La provincia italiana di Gerry Johansson
In “Meloni Meloni” 199 immagini in bianco e nero ricostruiscono un’unica passeggiata nel paesaggio italiano, senza persone, ci sono solo i segni della loro presenza
“Meloni Meloni. Guidando verso il Lido di Dante vedo il cartello con la coda dell’occhio. Che cartello meraviglioso! I miei pensieri vanno a parole come melodia e malinconia. Mi sento subito di buon umore, parcheggio l’auto e inizio a camminare lungo via Brasca”. Con questa breve nota, Gerry Johansson introduce il suo ultimo libro intitolato, appunto, “Meloni Meloni” (autoprodotto, 2020). Il grande fotografo svedese, nato 75 anni fa nella contea Sud-orientale di Halland, tra il 2014 e il 2019 è tornato per alcuni periodi nel Ravennate per il suo legame di amicizia e collaborazione con Guido Guidi. L’incontro con il prosaico cartello scritto a mano, appoggiato a terra e sostenuto dal tronco di un albero, risale al primo di questi soggiorni, ma in quelli successivi Johansson non ha mancato di tornare a camminare lungo quella stessa strada di campagna.
Il libro raccoglie 199 immagini in bianco e nero, che ricostruiscono un’unica passeggiata nel paesaggio della provincia italiana, dove a dominare non è la linea dell’orizzonte, ma lo sguardo ravvicinato agli oggetti e agli spazi quotidiani. La staccionata, il cancello, il tronco, il palo del telefono, il canale, le sedie da giardino. Ma anche l’ombra dell’albero sul muro della casa, la catasta, la ringhiera, l’oca di cemento. Non ci sono persone. Solo i segni della loro presenza.

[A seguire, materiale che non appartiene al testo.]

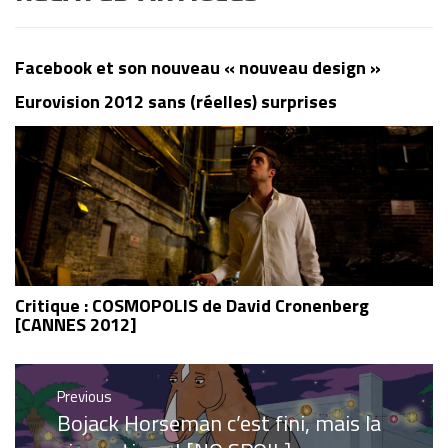
Facebook et son nouveau « nouveau design »
Eurovision 2012 sans (réelles) surprises
Critique : COSMOPOLIS de David Cronenberg
[CANNES 2012]
Navigation
Previous
Bojack Horseman c’est fini, mais la
de
Previous
post: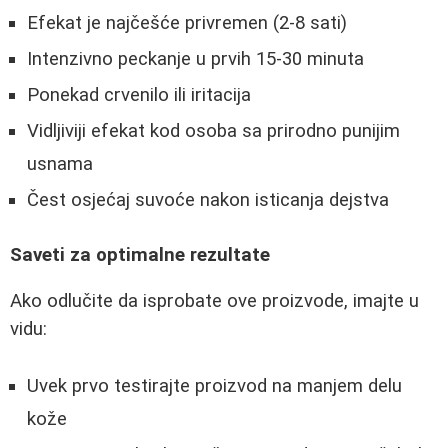
Efekat je najčešće privremen (2-8 sati)
Intenzivno peckanje u prvih 15-30 minuta
Ponekad crvenilo ili iritacija
Vidljiviji efekat kod osoba sa prirodno punijim
usnama
Čest osjećaj suvoće nakon isticanja dejstva
Saveti za optimalne rezultate
Ako odlučite da isprobate ove proizvode, imajte u
vidu:
Uvek prvo testirajte proizvod na manjem delu
kože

Johansson fa in Italia quello che in passato aveva fatto nella sua Svezia, ma anche in Germania e nei Stati Uniti: osserva gli oggetti del “Man-altered Landscape” attraverso la loro disposizione geometrica, ricomponendo un ordine visivo dentro ciò che all’occhio comune appare casuale e disordinato. Ciascuna immagine presenta un ritmo proprio al suo interno e un altro ritmo scandisce, invece, la sequenza di fotografie che assume la forma di un flusso ben amalgamato. Gli oggetti ritornano. E, visti da diverse angolazioni, diventando, con l’avanzare dello sfoglio del libro, man mano più familiari.
Il tono del racconto-non racconto è medio, tutt’altro che epico o retorico. La dimensione ridotta delle immagini, appena superiore alla dimensione del negativo originale 6 per 6 centimetri, accentua questo senso di understatement estetico. I contrasti minimi dei grigi, secondo la lezione di Robert Adams, nume tutelare di Johansson, confermano l’impressione di raffinata medietà.
È la cifra di Johansson, vista in profondità in quello che, forse, è il suo capolavoro, “American Winter” (Mack, 2018), dove il paesaggio degli stati uniti è indagato nella meno fotogenica delle stagioni, ma che garantisce al fotografo le condizioni di luce che meglio esaltano la sua poetica.
Così, anche in “Meloni Meloni”, le cose appaiono nella loro umile quotidianità. Un rampicante che si attorciglia attorno a un palo di cemento. Una palma nana. Un pino stilizzato di tubo al neon, appoggiato a un pino marittimo. Una vecchia felpa che sembra svuotata del corpo del suo proprietario. Non sono metafore. Eppure rimandano a una dimensione interiore, difficile da descrivere a parole, più facilmente evocabile con accordi musicali in tonalità maggiore. Una dimensione che, forse, potremmo chiamare con la più proibita delle parole: felicità. E non ci riferiamo a quella prodotta dal piacere delle piccole cose della vita. Non si tratta di minimalismo estetico ed emotivo. Le visioni del fotografo Svedese, certo, non hanno il lirismo dei venti che schiaffeggiano i fiordi o l’intensità dei drammi di Ibsen o Bergman. Eppure parlano in modo persuasivo di una maestà: quella delle cose e del tempo. Delle cose perché, a sorpresa, ci sono. E del tempo: perché, a volte, sa passare riempiendo anziché svuotando la vita.